**Your instructions**
Starting at the line that contains "Mask aorta. Wrap" and ending with the last line of the records, rewrite those lines as a Markdown table with the columns Index and Text. Omit blank lines and leave the pictures out.

**Data listing**

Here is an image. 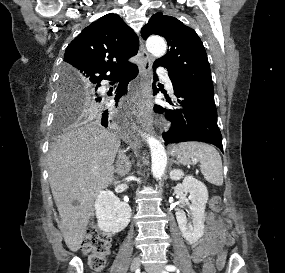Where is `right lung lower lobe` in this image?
I'll list each match as a JSON object with an SVG mask.
<instances>
[{
	"instance_id": "1",
	"label": "right lung lower lobe",
	"mask_w": 285,
	"mask_h": 273,
	"mask_svg": "<svg viewBox=\"0 0 285 273\" xmlns=\"http://www.w3.org/2000/svg\"><path fill=\"white\" fill-rule=\"evenodd\" d=\"M137 74H138V67L135 64H132L126 67L125 69H123L122 71H120L119 73L109 76L103 80H110V81L115 80V81L120 82L118 86V93L115 96V100L118 101L119 98L126 92L128 83L132 79H134L137 76ZM101 81H98L96 83V89L100 86ZM112 118H113V115L111 111H109L108 109H105L104 104H102L101 112H100L99 119H98L101 125H103L104 127H107L108 125L112 123Z\"/></svg>"
}]
</instances>
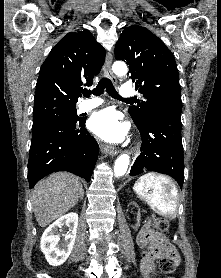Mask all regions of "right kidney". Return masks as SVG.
I'll return each mask as SVG.
<instances>
[{"mask_svg":"<svg viewBox=\"0 0 221 278\" xmlns=\"http://www.w3.org/2000/svg\"><path fill=\"white\" fill-rule=\"evenodd\" d=\"M64 225L69 228L70 232L64 235V240L60 241L57 232ZM77 227L78 214L69 213L59 218L44 231L40 248L50 265L59 266L68 259L76 239Z\"/></svg>","mask_w":221,"mask_h":278,"instance_id":"right-kidney-1","label":"right kidney"}]
</instances>
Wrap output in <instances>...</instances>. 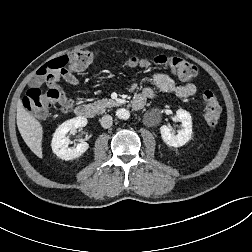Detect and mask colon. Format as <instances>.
<instances>
[{"instance_id": "colon-1", "label": "colon", "mask_w": 252, "mask_h": 252, "mask_svg": "<svg viewBox=\"0 0 252 252\" xmlns=\"http://www.w3.org/2000/svg\"><path fill=\"white\" fill-rule=\"evenodd\" d=\"M97 51L78 50L71 55L54 58L40 67L33 79L32 86L22 99L23 107L34 116L46 115L56 104H65L67 98L58 80L66 67L75 71L88 68L98 57ZM129 67L147 68L151 65L164 66L182 80H190L197 76V68L192 63L180 57L159 55L153 59L132 56L126 61ZM46 84L48 90L40 88ZM205 103L204 119L209 126H215L221 116V106L218 97L212 91L203 93Z\"/></svg>"}]
</instances>
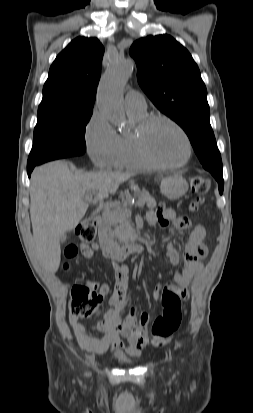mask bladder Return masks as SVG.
Wrapping results in <instances>:
<instances>
[{
	"instance_id": "31cf9c89",
	"label": "bladder",
	"mask_w": 253,
	"mask_h": 413,
	"mask_svg": "<svg viewBox=\"0 0 253 413\" xmlns=\"http://www.w3.org/2000/svg\"><path fill=\"white\" fill-rule=\"evenodd\" d=\"M118 361L123 363V364H129L131 363V360L125 356H118L117 357Z\"/></svg>"
}]
</instances>
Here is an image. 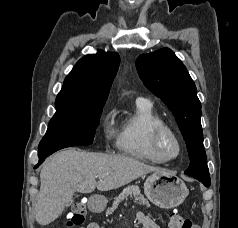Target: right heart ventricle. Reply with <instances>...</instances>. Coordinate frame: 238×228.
<instances>
[{
	"mask_svg": "<svg viewBox=\"0 0 238 228\" xmlns=\"http://www.w3.org/2000/svg\"><path fill=\"white\" fill-rule=\"evenodd\" d=\"M164 123L153 104L144 98L135 101L133 112L121 122L117 137L118 150L128 156L152 163H163L150 146L152 130Z\"/></svg>",
	"mask_w": 238,
	"mask_h": 228,
	"instance_id": "1",
	"label": "right heart ventricle"
}]
</instances>
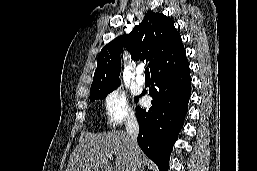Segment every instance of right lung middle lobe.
Listing matches in <instances>:
<instances>
[{"mask_svg": "<svg viewBox=\"0 0 257 171\" xmlns=\"http://www.w3.org/2000/svg\"><path fill=\"white\" fill-rule=\"evenodd\" d=\"M117 87L118 86H115V87H112V88H108V89H104V90H99V91L91 92L90 93V101L104 99L110 92L115 90Z\"/></svg>", "mask_w": 257, "mask_h": 171, "instance_id": "dd1d6c3e", "label": "right lung middle lobe"}]
</instances>
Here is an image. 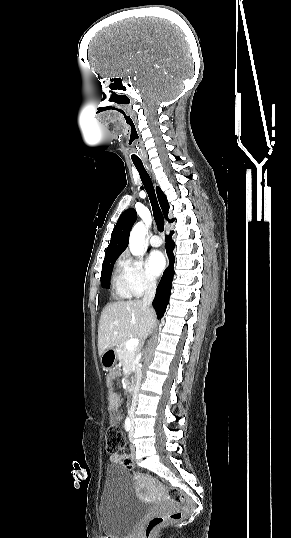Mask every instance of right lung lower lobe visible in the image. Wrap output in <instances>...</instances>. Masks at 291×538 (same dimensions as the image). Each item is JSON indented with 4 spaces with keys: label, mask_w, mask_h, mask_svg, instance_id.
Returning a JSON list of instances; mask_svg holds the SVG:
<instances>
[{
    "label": "right lung lower lobe",
    "mask_w": 291,
    "mask_h": 538,
    "mask_svg": "<svg viewBox=\"0 0 291 538\" xmlns=\"http://www.w3.org/2000/svg\"><path fill=\"white\" fill-rule=\"evenodd\" d=\"M173 235V231L170 233L169 236H166V251L169 257V267L165 270L161 281L157 287L156 295L153 300V307L157 312V315L159 318H161L166 310L167 304L169 303V297L171 294V287H172V280L174 276V255L173 250L175 247V243L171 239V236Z\"/></svg>",
    "instance_id": "1"
}]
</instances>
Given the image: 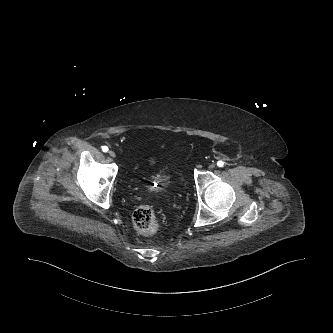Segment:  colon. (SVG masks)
I'll use <instances>...</instances> for the list:
<instances>
[{"label": "colon", "mask_w": 333, "mask_h": 333, "mask_svg": "<svg viewBox=\"0 0 333 333\" xmlns=\"http://www.w3.org/2000/svg\"><path fill=\"white\" fill-rule=\"evenodd\" d=\"M132 222L135 229L145 235L155 234L160 228L154 211L148 206L138 207L132 215Z\"/></svg>", "instance_id": "obj_1"}]
</instances>
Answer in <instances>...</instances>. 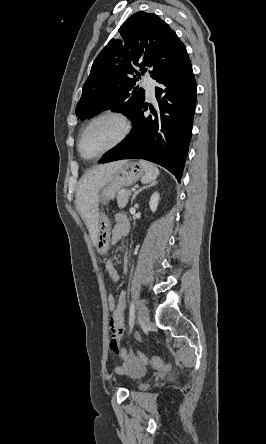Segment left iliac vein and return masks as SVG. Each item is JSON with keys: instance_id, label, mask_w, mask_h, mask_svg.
<instances>
[{"instance_id": "left-iliac-vein-1", "label": "left iliac vein", "mask_w": 266, "mask_h": 444, "mask_svg": "<svg viewBox=\"0 0 266 444\" xmlns=\"http://www.w3.org/2000/svg\"><path fill=\"white\" fill-rule=\"evenodd\" d=\"M139 316L145 328L148 327L150 321V315L147 307L144 303H140L139 306Z\"/></svg>"}]
</instances>
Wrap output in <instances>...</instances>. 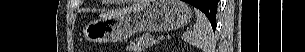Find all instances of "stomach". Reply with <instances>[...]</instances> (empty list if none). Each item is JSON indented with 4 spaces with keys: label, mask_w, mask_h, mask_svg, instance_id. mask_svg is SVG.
I'll return each mask as SVG.
<instances>
[{
    "label": "stomach",
    "mask_w": 305,
    "mask_h": 52,
    "mask_svg": "<svg viewBox=\"0 0 305 52\" xmlns=\"http://www.w3.org/2000/svg\"><path fill=\"white\" fill-rule=\"evenodd\" d=\"M190 7L180 0H148L118 16L90 22L83 30L90 43L122 41L140 31L165 32L186 26Z\"/></svg>",
    "instance_id": "0dacf381"
}]
</instances>
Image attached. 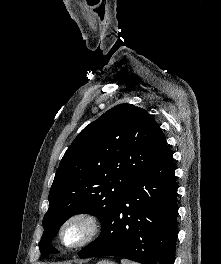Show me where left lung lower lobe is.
I'll return each mask as SVG.
<instances>
[{
    "label": "left lung lower lobe",
    "mask_w": 221,
    "mask_h": 264,
    "mask_svg": "<svg viewBox=\"0 0 221 264\" xmlns=\"http://www.w3.org/2000/svg\"><path fill=\"white\" fill-rule=\"evenodd\" d=\"M168 145L156 162L136 179L102 222L101 235L78 252L142 264H174L177 239V185Z\"/></svg>",
    "instance_id": "1"
}]
</instances>
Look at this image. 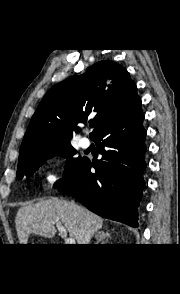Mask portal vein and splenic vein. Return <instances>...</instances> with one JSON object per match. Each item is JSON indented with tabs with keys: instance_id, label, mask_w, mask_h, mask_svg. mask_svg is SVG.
<instances>
[{
	"instance_id": "portal-vein-and-splenic-vein-1",
	"label": "portal vein and splenic vein",
	"mask_w": 180,
	"mask_h": 294,
	"mask_svg": "<svg viewBox=\"0 0 180 294\" xmlns=\"http://www.w3.org/2000/svg\"><path fill=\"white\" fill-rule=\"evenodd\" d=\"M54 224H56V227L59 230V234L61 235V237L64 238L66 244H69V245L76 244L75 239L67 238V231H66L65 227L61 223L54 222Z\"/></svg>"
}]
</instances>
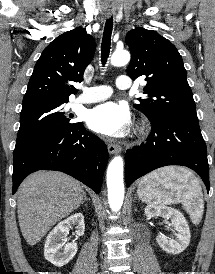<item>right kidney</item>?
<instances>
[{"mask_svg": "<svg viewBox=\"0 0 215 274\" xmlns=\"http://www.w3.org/2000/svg\"><path fill=\"white\" fill-rule=\"evenodd\" d=\"M72 225L76 226V234L78 236L84 234L85 223L82 213H75L58 223L45 241L44 257L57 267H62L69 263L77 253L78 247L75 241L66 245L61 243L63 238L69 234V229Z\"/></svg>", "mask_w": 215, "mask_h": 274, "instance_id": "1", "label": "right kidney"}]
</instances>
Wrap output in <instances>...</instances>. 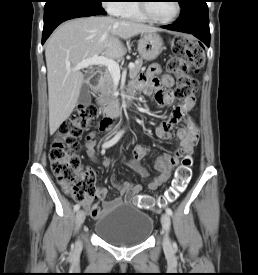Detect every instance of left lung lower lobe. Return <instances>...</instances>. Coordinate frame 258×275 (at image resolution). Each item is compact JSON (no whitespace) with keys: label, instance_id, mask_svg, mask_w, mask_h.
<instances>
[{"label":"left lung lower lobe","instance_id":"left-lung-lower-lobe-1","mask_svg":"<svg viewBox=\"0 0 258 275\" xmlns=\"http://www.w3.org/2000/svg\"><path fill=\"white\" fill-rule=\"evenodd\" d=\"M207 0H187L181 6L179 21L163 26L165 29L190 33L210 46V30ZM203 47V45L201 44Z\"/></svg>","mask_w":258,"mask_h":275}]
</instances>
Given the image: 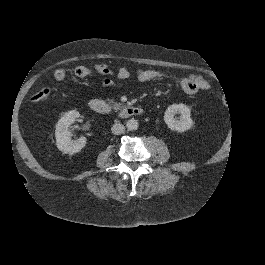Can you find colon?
Wrapping results in <instances>:
<instances>
[{
  "label": "colon",
  "instance_id": "5ec220e1",
  "mask_svg": "<svg viewBox=\"0 0 265 265\" xmlns=\"http://www.w3.org/2000/svg\"><path fill=\"white\" fill-rule=\"evenodd\" d=\"M92 69L87 66H79L75 69V74L79 77H86L90 75ZM53 76L56 80H63L66 77V71L62 68L56 69L53 73ZM50 95V90L46 87L38 89L36 92L33 93L31 96L32 102H42L47 99Z\"/></svg>",
  "mask_w": 265,
  "mask_h": 265
}]
</instances>
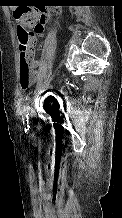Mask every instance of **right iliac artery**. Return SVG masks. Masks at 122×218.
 Masks as SVG:
<instances>
[{"instance_id":"obj_1","label":"right iliac artery","mask_w":122,"mask_h":218,"mask_svg":"<svg viewBox=\"0 0 122 218\" xmlns=\"http://www.w3.org/2000/svg\"><path fill=\"white\" fill-rule=\"evenodd\" d=\"M30 100H28L26 106L24 107V114H23V117H22V120H23V124L25 127H29V110H30Z\"/></svg>"}]
</instances>
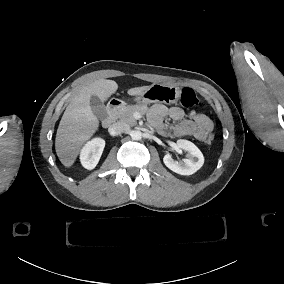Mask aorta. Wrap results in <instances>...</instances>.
<instances>
[{
  "label": "aorta",
  "mask_w": 284,
  "mask_h": 284,
  "mask_svg": "<svg viewBox=\"0 0 284 284\" xmlns=\"http://www.w3.org/2000/svg\"><path fill=\"white\" fill-rule=\"evenodd\" d=\"M131 137L133 140H140L142 138V132L139 130H134L131 133Z\"/></svg>",
  "instance_id": "1"
}]
</instances>
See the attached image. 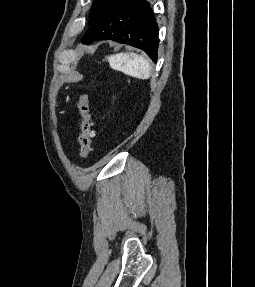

**Answer for this exercise**
| Index | Text |
|---|---|
| 1 | Mask aorta. Wrap results in <instances>...</instances>. |
| 2 | <instances> |
| 3 | [{ |
| 4 |   "label": "aorta", |
| 5 |   "mask_w": 284, |
| 6 |   "mask_h": 284, |
| 7 |   "mask_svg": "<svg viewBox=\"0 0 284 284\" xmlns=\"http://www.w3.org/2000/svg\"><path fill=\"white\" fill-rule=\"evenodd\" d=\"M131 137L133 140H140L142 138V132L139 130H134L131 133Z\"/></svg>", |
| 8 |   "instance_id": "1" |
| 9 | }] |
| 10 | </instances> |
| 11 | See the attached image.  |